Because, deep inside, she knew she had so little goodness left that it wouldn’t take much to tip that scale over and render her useless and dark for the rest of eternity.
To make her one of the beasts she hated most. The beasts they were commissioned to stop from preying on others.
But to take from the two men who had helped her …
She couldn’t do it.
Adarian tsked. “Here, love. Let me help with your decision.”
The image in the mirror turned sinister. Swirling. No longer was it her reflection. Rather, it became a dark, raucous tavern that looked similar to those she knew Xuri had a peculiar penchant for. The kind he’d never allowed her to venture into because he claimed that he didn’t want her tainted by their tawdry ways.
“You are far too pure for such,lanmou mwen. You don’t need to be sullied with my bad habits. I’d rather you lift me up than I drag you down.” His words had always touched her.
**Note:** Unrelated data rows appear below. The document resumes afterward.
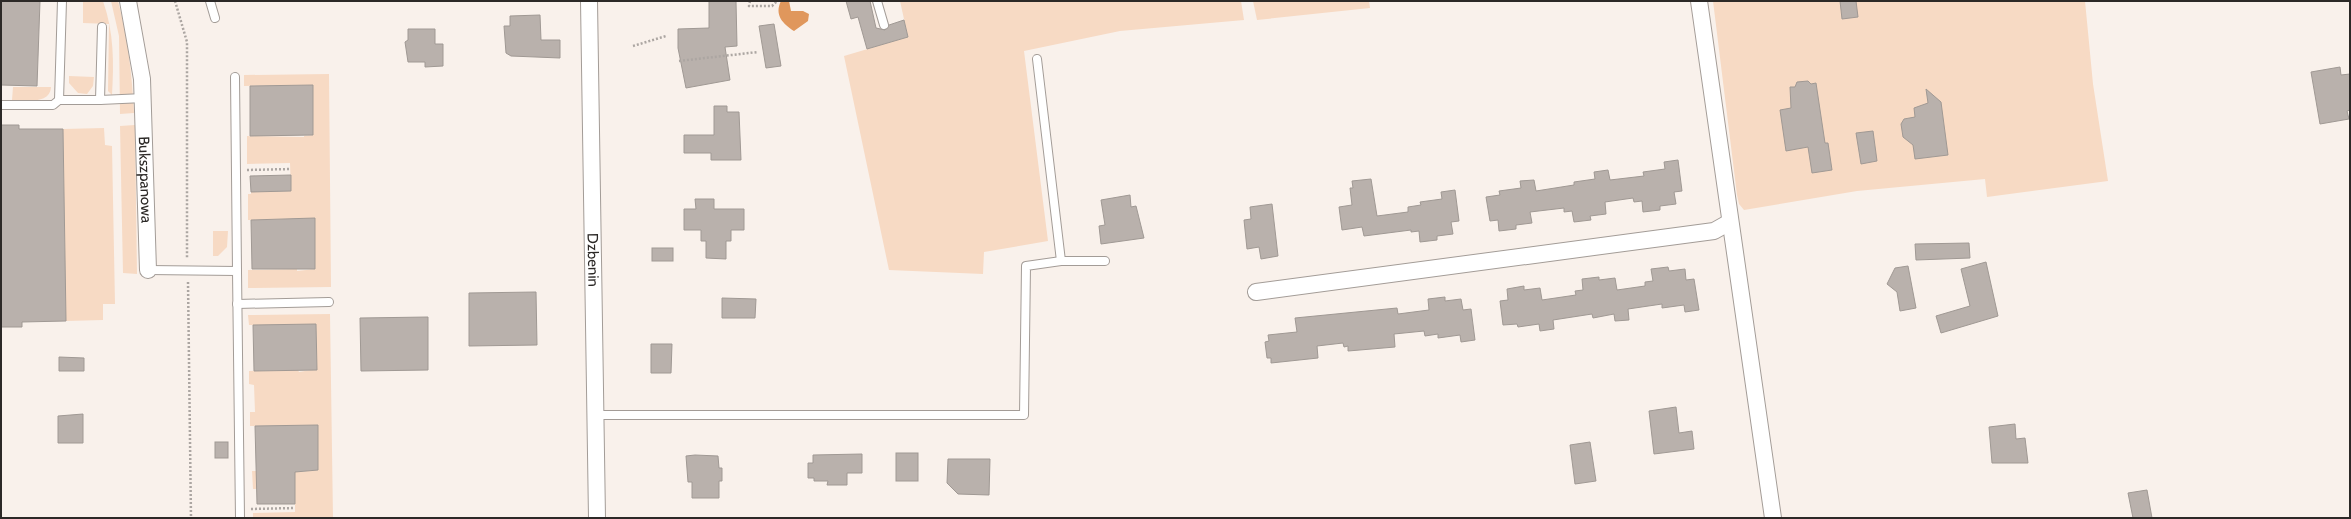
<svg xmlns="http://www.w3.org/2000/svg" width="2351" height="519" viewBox="0 0 2351 519" font-family="Cabin,sans-serif">
<rect width="100%" height="100%" fill="#f9f1eb"/>
<g fill="#f7dac4">
<path d="M 83,1 L 103,1 C 114,32 114,63 112,95 L 108,91 L 109,24 L 83,23 Z"/>
<path d="M 111,1 L 118,1 C 128,38 132,75 134,113 L 120,114 L 119,36 Z"/>
<path d="M 900,1 L 1241,1 L 1244,20 L 1120,31 L 1024,51 L 1048,241 L 984,252 L 983,274 L 889,270 L 844,56 L 908,37 Z"/>
<path d="M 1253,1 L 1369,1 L 1370,8 L 1257,20 Z"/>
<path d="M 1713,1 L 2085,1 L 2093,84 L 2108,181 L 1987,197 L 1985,179 L 1857,191 L 1744,210 L 1739,204 L 1737,195 Z"/>
<path d="M 329,74 L 331,287 L 248,288 L 248,270 L 297,269 L 297,271 L 315,269 L 314,219 L 248,220 L 248,194 L 251,194 L 251,192 L 291,191 L 290,163 L 247,164 L 247,136 L 304,137 L 304,136 L 313,135 L 313,85 L 244,86 L 244,75 Z"/>
<path d="M 69,76 L 94,77 L 93,86 L 87,94 L 78,93 L 69,83 Z"/>
<path d="M 13,87 L 51,87 C 50,105 25,100 12,100 Z"/>
<path d="M 135,125 L 137,274 L 123,273 L 120,126 Z"/>
<path d="M 104,128 L 105,145 L 112,146 L 115,304 L 103,304 L 103,320 L 66,321 L 63,129 Z"/>
<path d="M 213,231 L 228,231 L 227,247 L 218,256 L 213,256 Z"/>
<path d="M 330,314 L 333,518 L 253,518 L 253,513 L 295,512 L 295,488 L 253,489 L 252,471 L 300,470 L 301,472 L 318,469 L 318,425 L 250,426 L 250,412 L 255,412 L 254,385 L 249,384 L 249,371 L 298,370 L 299,372 L 317,369 L 316,325 L 249,325 L 248,315 Z"/>
</g>
<path fill="#e0975c" d="M 781,1 L 789,1 L 791,11 L 803,11 L 809,14 L 808,21 L 794,31 C 783,24 774,15 781,1 Z"/>
<g fill="#b9b1ac" stroke="#a09994">
<path d="M 1,1 L 40,1 L 37,86 L 1,85 Z"/>
<path d="M 709,1 L 736,1 L 737,46 L 725,47 L 730,80 L 686,88 L 678,48 L 678,29 L 709,28 Z"/>
<path d="M 846,1 L 870,1 L 876,28 L 885,30 L 889,25 L 904,20 L 908,37 L 867,49 L 858,17 L 851,19 Z"/>
<path d="M 1840,1 L 1856,1 L 1858,17 L 1842,19 Z"/>
<path d="M 540,15 L 541,40 L 560,40 L 560,58 L 511,56 L 506,53 L 504,26 L 510,26 L 510,16 Z"/>
<path d="M 774,24 L 781,66 L 766,68 L 759,26 Z"/>
<path d="M 408,29 L 435,29 L 435,44 L 443,44 L 443,66 L 425,67 L 425,62 L 408,62 L 405,42 L 408,40 Z"/>
<path d="M 2340,67 L 2341,75 L 2350,74 L 2350,110 L 2347,111 L 2349,119 L 2320,124 L 2311,72 Z"/>
<path d="M 1808,81 L 1811,84 L 1816,83 L 1825,143 L 1828,143 L 1832,170 L 1812,173 L 1808,147 L 1786,151 L 1780,110 L 1791,108 L 1790,87 L 1795,87 L 1797,82 Z"/>
<path d="M 313,85 L 313,135 L 250,136 L 250,86 Z"/>
<path d="M 1926,89 L 1941,102 L 1948,155 L 1915,159 L 1913,145 L 1903,137 L 1901,124 L 1904,119 L 1915,117 L 1914,108 L 1928,103 Z"/>
<path d="M 714,106 L 727,106 L 727,112 L 739,112 L 741,160 L 711,160 L 711,153 L 684,153 L 684,135 L 714,135 Z"/>
<path d="M 1,125 L 19,125 L 19,129 L 63,129 L 66,321 L 22,322 L 22,327 L 1,327 Z"/>
<path d="M 1873,131 L 1877,161 L 1861,164 L 1856,133 Z"/>
<path d="M 1678,160 L 1682,191 L 1674,192 L 1676,204 L 1660,206 L 1660,210 L 1643,212 L 1642,201 L 1634,202 L 1633,198 L 1605,202 L 1606,214 L 1590,216 L 1591,220 L 1574,222 L 1572,211 L 1564,212 L 1564,208 L 1530,212 L 1532,223 L 1516,225 L 1516,229 L 1499,231 L 1498,220 L 1490,221 L 1486,197 L 1500,195 L 1499,191 L 1521,188 L 1520,181 L 1534,180 L 1536,191 L 1574,185 L 1574,182 L 1595,179 L 1594,172 L 1608,170 L 1610,180 L 1644,176 L 1643,172 L 1665,169 L 1664,162 Z"/>
<path d="M 291,175 L 291,191 L 251,192 L 250,176 Z"/>
<path d="M 1371,179 L 1377,216 L 1408,212 L 1408,207 L 1421,205 L 1420,202 L 1442,199 L 1441,192 L 1455,190 L 1459,221 L 1451,222 L 1453,234 L 1437,236 L 1437,240 L 1420,242 L 1419,231 L 1411,232 L 1411,230 L 1364,236 L 1362,227 L 1342,230 L 1339,207 L 1352,205 L 1350,188 L 1353,188 L 1352,181 Z"/>
<path d="M 1130,195 L 1131,207 L 1136,206 L 1144,238 L 1101,244 L 1099,226 L 1105,225 L 1101,200 Z"/>
<path d="M 695,199 L 714,199 L 714,209 L 744,209 L 744,230 L 731,230 L 731,241 L 726,241 L 726,259 L 706,258 L 706,241 L 701,241 L 701,230 L 684,230 L 684,209 L 696,209 Z"/>
<path d="M 1272,204 L 1278,256 L 1261,259 L 1259,247 L 1247,249 L 1244,220 L 1251,219 L 1250,207 Z"/>
<path d="M 315,218 L 315,269 L 252,269 L 251,220 Z"/>
<path d="M 1969,243 L 1970,258 L 1916,260 L 1915,244 Z"/>
<rect x="652" y="248" width="21" height="13"/>
<path d="M 1986,262 L 1998,316 L 1941,333 L 1936,316 L 1970,306 L 1961,269 Z"/>
<path d="M 1908,266 L 1916,308 L 1900,311 L 1897,292 L 1887,284 L 1895,268 Z"/>
<path d="M 1668,267 L 1669,271 L 1685,269 L 1686,280 L 1694,279 L 1699,310 L 1685,312 L 1684,305 L 1662,308 L 1662,304 L 1628,309 L 1629,320 L 1615,321 L 1614,314 L 1593,318 L 1592,314 L 1553,320 L 1554,329 L 1540,331 L 1539,324 L 1518,327 L 1517,324 L 1503,325 L 1500,301 L 1508,300 L 1507,289 L 1524,286 L 1524,290 L 1540,288 L 1542,300 L 1576,295 L 1575,291 L 1583,290 L 1582,279 L 1599,277 L 1599,280 L 1615,278 L 1617,290 L 1645,286 L 1645,282 L 1653,281 L 1651,269 Z"/>
<path d="M 536,292 L 537,345 L 469,346 L 469,293 Z"/>
<path d="M 1445,297 L 1445,301 L 1461,299 L 1463,310 L 1471,309 L 1475,340 L 1461,342 L 1460,335 L 1438,338 L 1438,334 L 1425,336 L 1424,331 L 1394,334 L 1395,347 L 1348,351 L 1348,346 L 1344,347 L 1343,343 L 1317,346 L 1318,358 L 1271,363 L 1271,358 L 1267,358 L 1265,342 L 1269,341 L 1268,335 L 1297,332 L 1295,318 L 1397,308 L 1398,314 L 1429,310 L 1428,299 Z"/>
<path d="M 722,298 L 756,299 L 755,318 L 722,318 Z"/>
<path d="M 428,317 L 428,370 L 361,371 L 360,318 Z"/>
<path d="M 316,324 L 317,370 L 254,371 L 253,325 Z"/>
<path d="M 651,344 L 672,344 L 671,373 L 651,373 Z"/>
<path d="M 59,357 L 84,358 L 84,371 L 59,371 Z"/>
<path d="M 1676,407 L 1679,433 L 1692,431 L 1694,449 L 1654,454 L 1649,411 Z"/>
<path d="M 83,414 L 83,443 L 58,443 L 58,416 Z"/>
<path d="M 2015,424 L 2016,439 L 2025,438 L 2028,463 L 1992,463 L 1989,427 Z"/>
<path d="M 318,425 L 318,470 L 295,472 L 295,504 L 257,504 L 255,426 Z"/>
<rect x="215" y="442" width="13" height="16"/>
<path d="M 1590,442 L 1596,481 L 1575,484 L 1570,445 Z"/>
<rect x="896" y="453" width="22" height="28"/>
<path d="M 862,454 L 862,473 L 847,473 L 847,485 L 827,485 L 828,481 L 814,481 L 814,478 L 808,478 L 808,463 L 813,463 L 813,455 Z"/>
<path d="M 695,455 L 718,456 L 719,468 L 722,468 L 722,481 L 719,481 L 719,498 L 692,498 L 692,482 L 688,482 L 686,456 Z"/>
<path d="M 948,459 L 990,459 L 989,495 L 958,494 L 947,483 Z"/>
<path d="M 2147,490 L 2152,518 L 2133,518 L 2128,493 Z"/>
</g>
<g fill="none" stroke-linecap="round" stroke-linejoin="round">
<g stroke="#a39c97" stroke-width="10">
<g id="lane">
<path d="M 210,1 L 215,18"/>
<path d="M 877,1 L 884,25"/>
<path d="M 1037,59 L 1061,261"/>
<path d="M 235,77 L 237,271"/>
<path d="M 59,100 L 100,100 L 102,27"/>
<path d="M 100,100 L 144,98"/>
<path d="M 1,105 L 53,105 L 59,100 L 62,1"/>
<path d="M 148,270 L 237,271 L 240,518"/>
<path d="M 237,304 L 329,302"/>
<path d="M 595,415 L 1024,415 L 1026,266 L 1061,261 L 1105,261"/>
</g>
</g>
<g stroke="#a39c97" stroke-width="18">
<g id="street">
<path id="s1" d="M 128,1 L 142,79 L 148,270"/>
<path id="s2" d="M 589,1 L 597,518"/>
<path d="M 1699,1 L 1773,518"/>
<path d="M 1256,292 L 1714,231 L 1730,222"/>
</g>
</g>
<g stroke="#aca6a2" stroke-width="2.5" stroke-dasharray="2 2" stroke-linecap="butt">
<path d="M 175,1 L 187,42 L 187,259"/>
<path d="M 750,1 L 749,6 L 772,6 L 777,1"/>
<path d="M 633,46 L 666,36"/>
<path d="M 679,61 L 758,52"/>
<path d="M 247,170 L 291,169"/>
<path d="M 188,282 L 191,518"/>
<path d="M 251,509 L 295,508"/>
</g>
<use href="#lane" stroke="#fff" stroke-width="8"/>
<use href="#street" stroke="#fff" stroke-width="16"/>
</g>
<g text-anchor="middle" dominant-baseline="central" stroke-width="3" stroke-linejoin="round" paint-order="stroke">
<g font-size="15" fill="#2c2927" stroke="#f9f1eb">
<text stroke="none"><textPath href="#s1" startOffset="180">Bukszpanowa</textPath></text>
<text stroke="none"><textPath href="#s2" startOffset="259">Dzbenin</textPath></text>
</g>
</g>
<rect width="2351" height="519" fill="none" stroke="#2c2927" stroke-width="4"/>
</svg>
It wasn’t until she’d joined the Deadmen crew of theSea Witch, who were charged with hunting down demons and returning them to their respective hell dimensions, that she’d ventured into such human hellholes and learned what Xuri had meant. Only then had she fully understood his reluctance for her to enter such places.
He’d been right. They were disgusting. And it did nothing to salvage her low opinion of the people who had spent her entire lifetime tormenting her and trying to prey on her innocence and poverty because they saw her as less than nothing. Thought her an easy mark because her father had picked his pride over her future. Honestly, she couldn’t fathom what Xuri found so evocative about them.
The stench alone was enough to keep anyone with a nose far away.
Yet Xuri was an easy one to pick out of the thick crowd in the smelly room. Not just because he was there with his two companions she knew so well, Oussou and Masaka, who were impossible to miss on their best days, but because he sat with Papa Legba and Baron Samedi.
A chill went down her spine that the gathered loas were all away from their precious island, Vilokan. The loa homeland that existed below the seas where they took the dead and lived in peaceful accord with each other until they were summoned into the human world. Rare was it for them to be gathered in such a manner.
And this was no happy outing.
They wore the grim faces of the reaping they were known for. Sitting in a semicircle, the four men reminded her of a murder of crows. A cloud of cigar smoke encircled their heads while Papa Legba and Samedi swapped rum glasses.
As the sole female of the group, Masaka was tall, with dark skin and eyes that flashed with intelligence. Her red brocade coat was embroidered in the same gold that matched the trim of her tricorne hat. But like her brother, she remained silent while the older spirits talked.
Legba narrowed his gaze on Xuri. “You weren’t to be dabbling with her kind, you know that, son.”
Sullen in his silence, Xuri twisted his glass as a tic started in his jaw.
“What were you thinking?” Legba lit a new cigar while he glared with dark, soulless eyes.
Dressed in a bright purple brocade coat, the baron shook his head. “She’s not one of us. She can never be one of our kind.”
Xuri met the baron’s gaze without shirking. “Neither was Maman Brigitte.”